» **DATASET ENTRIES**
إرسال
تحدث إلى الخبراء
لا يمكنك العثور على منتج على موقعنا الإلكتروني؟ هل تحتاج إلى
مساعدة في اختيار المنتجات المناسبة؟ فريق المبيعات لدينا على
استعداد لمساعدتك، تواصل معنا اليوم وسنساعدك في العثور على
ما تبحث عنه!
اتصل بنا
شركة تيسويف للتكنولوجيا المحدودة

» **TASK DETAILS**
Nothing may change. Retype all of the entries.

» **EXPECTED OUTPUT**
إرسال
تحدث إلى الخبراء
لا يمكنك العثور على منتج على موقعنا الإلكتروني؟ هل تحتاج إلى
مساعدة في اختيار المنتجات المناسبة؟ فريق المبيعات لدينا على
استعداد لمساعدتك، تواصل معنا اليوم وسنساعدك في العثور على
ما تبحث عنه!
اتصل بنا
شركة تيسويف للتكنولوجيا المحدودة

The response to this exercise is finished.